Start of Extracted entries

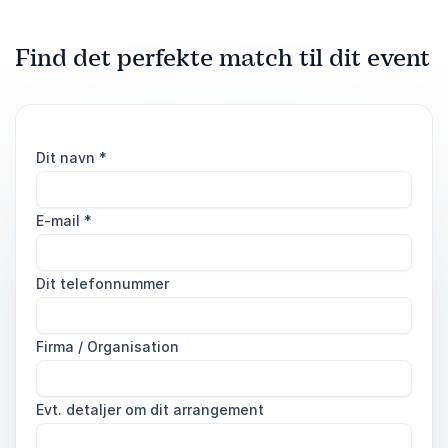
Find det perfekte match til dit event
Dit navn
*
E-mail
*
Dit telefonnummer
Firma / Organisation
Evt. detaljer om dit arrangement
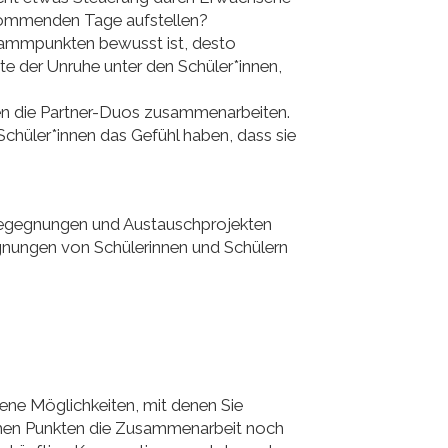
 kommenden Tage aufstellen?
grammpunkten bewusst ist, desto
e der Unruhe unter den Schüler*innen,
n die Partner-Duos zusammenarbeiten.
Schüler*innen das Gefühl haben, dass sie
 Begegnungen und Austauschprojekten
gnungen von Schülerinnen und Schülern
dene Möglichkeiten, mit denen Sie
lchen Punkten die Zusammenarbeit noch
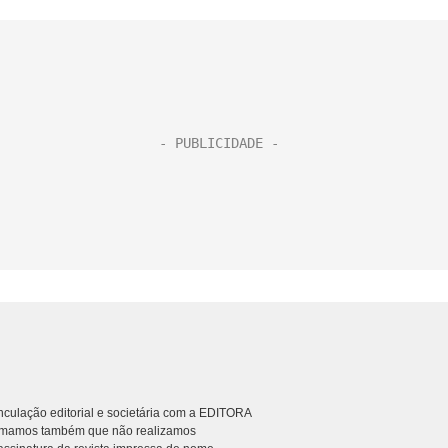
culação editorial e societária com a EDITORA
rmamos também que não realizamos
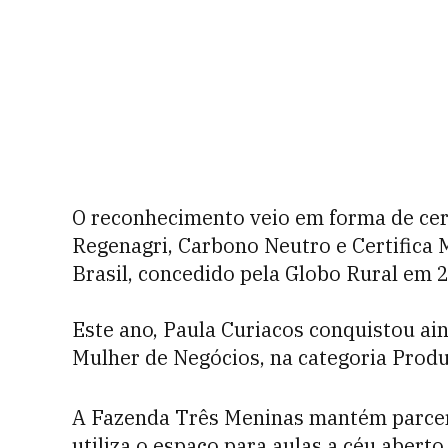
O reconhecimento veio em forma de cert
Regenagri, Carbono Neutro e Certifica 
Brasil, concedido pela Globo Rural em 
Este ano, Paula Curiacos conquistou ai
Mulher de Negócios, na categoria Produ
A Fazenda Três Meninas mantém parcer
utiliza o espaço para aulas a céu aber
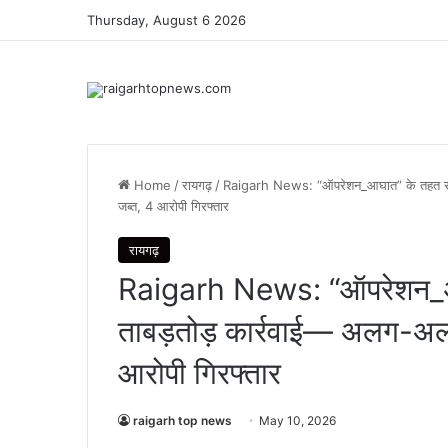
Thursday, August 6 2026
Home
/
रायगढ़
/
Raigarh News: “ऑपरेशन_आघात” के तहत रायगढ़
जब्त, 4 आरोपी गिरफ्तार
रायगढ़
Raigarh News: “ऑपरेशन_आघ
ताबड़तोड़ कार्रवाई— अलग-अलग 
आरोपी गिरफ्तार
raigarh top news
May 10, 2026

End of Extracted entries
Start of Extracted entries

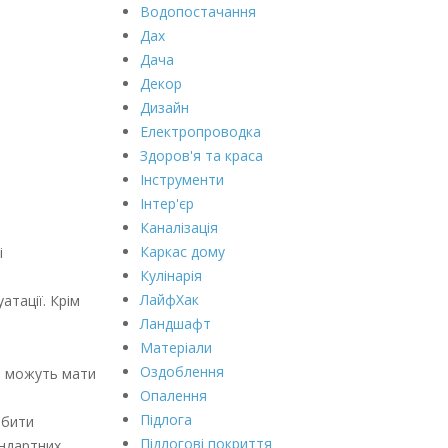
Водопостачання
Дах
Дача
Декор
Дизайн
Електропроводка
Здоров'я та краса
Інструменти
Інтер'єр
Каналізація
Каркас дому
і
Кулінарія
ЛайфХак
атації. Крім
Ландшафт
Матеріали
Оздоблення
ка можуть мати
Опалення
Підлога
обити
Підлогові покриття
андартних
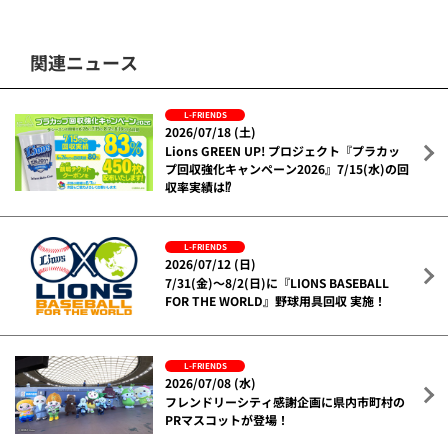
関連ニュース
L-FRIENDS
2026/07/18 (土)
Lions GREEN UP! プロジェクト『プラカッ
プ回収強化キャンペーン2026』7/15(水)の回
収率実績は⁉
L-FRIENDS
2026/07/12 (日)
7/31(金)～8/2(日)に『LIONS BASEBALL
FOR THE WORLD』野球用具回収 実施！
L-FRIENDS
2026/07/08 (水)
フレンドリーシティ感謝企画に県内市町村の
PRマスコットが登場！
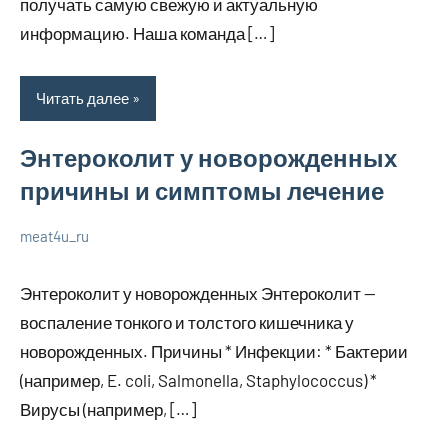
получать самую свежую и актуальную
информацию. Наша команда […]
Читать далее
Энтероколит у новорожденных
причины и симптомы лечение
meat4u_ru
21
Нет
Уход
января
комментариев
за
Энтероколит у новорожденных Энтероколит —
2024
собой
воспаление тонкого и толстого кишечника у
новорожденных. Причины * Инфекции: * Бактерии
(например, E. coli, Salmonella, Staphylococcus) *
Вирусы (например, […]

End of Extracted entries
Start of Extracted entries

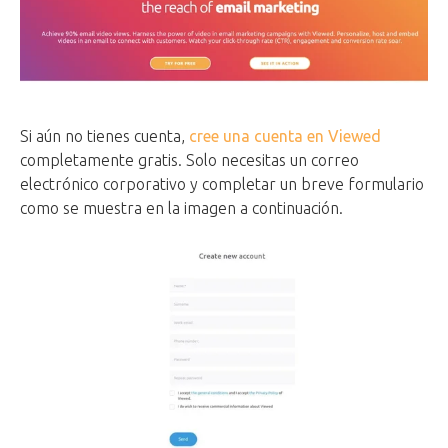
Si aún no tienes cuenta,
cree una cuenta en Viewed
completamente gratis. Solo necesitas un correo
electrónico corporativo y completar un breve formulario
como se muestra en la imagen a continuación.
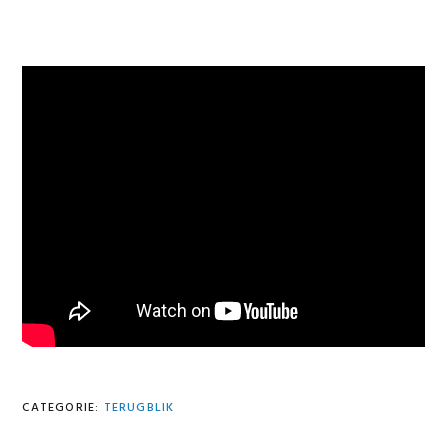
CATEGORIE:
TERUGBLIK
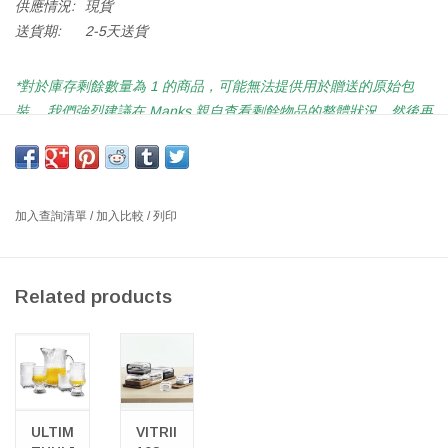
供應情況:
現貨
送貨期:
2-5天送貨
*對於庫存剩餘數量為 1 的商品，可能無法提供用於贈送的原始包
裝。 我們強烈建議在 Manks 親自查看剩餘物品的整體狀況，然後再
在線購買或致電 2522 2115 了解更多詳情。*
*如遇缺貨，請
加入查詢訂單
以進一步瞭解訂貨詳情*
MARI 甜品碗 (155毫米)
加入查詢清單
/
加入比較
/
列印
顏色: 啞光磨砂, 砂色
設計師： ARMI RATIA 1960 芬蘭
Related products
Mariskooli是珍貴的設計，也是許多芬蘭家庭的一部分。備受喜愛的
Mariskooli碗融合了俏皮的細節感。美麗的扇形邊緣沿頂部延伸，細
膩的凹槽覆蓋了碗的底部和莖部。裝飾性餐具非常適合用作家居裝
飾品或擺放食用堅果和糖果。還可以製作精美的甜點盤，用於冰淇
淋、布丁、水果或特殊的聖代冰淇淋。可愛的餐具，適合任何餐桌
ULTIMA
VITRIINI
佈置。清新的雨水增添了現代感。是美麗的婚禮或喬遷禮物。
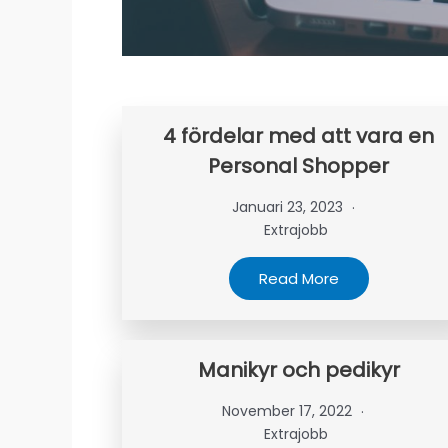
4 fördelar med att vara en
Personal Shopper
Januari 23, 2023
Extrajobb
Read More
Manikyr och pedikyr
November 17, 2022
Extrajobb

End of Extracted entries

### What is needed:
Repeat the listing from the line with "Водопостачання" up to and including the line with "PRマスコットが登場！". Leave the pictures out of your answer.

### Answer for the task:
Водопостачання
Дах
Дача
Декор
Дизайн
Електропроводка
Здоров'я та краса
Інструменти
Інтер'єр
Каналізація
Каркас дому
і
Кулінарія
ЛайфХак
атації. Крім
Ландшафт
Матеріали
Оздоблення
ка можуть мати
Опалення
Підлога
обити
Підлогові покриття
андартних
関連ニュース
L-FRIENDS
2026/07/18 (土)
Lions GREEN UP! プロジェクト『プラカッ
プ回収強化キャンペーン2026』7/15(水)の回
収率実績は⁉
L-FRIENDS
2026/07/12 (日)
7/31(金)～8/2(日)に『LIONS BASEBALL
FOR THE WORLD』野球用具回収 実施！
L-FRIENDS
2026/07/08 (水)
フレンドリーシティ感謝企画に県内市町村の
PRマスコットが登場！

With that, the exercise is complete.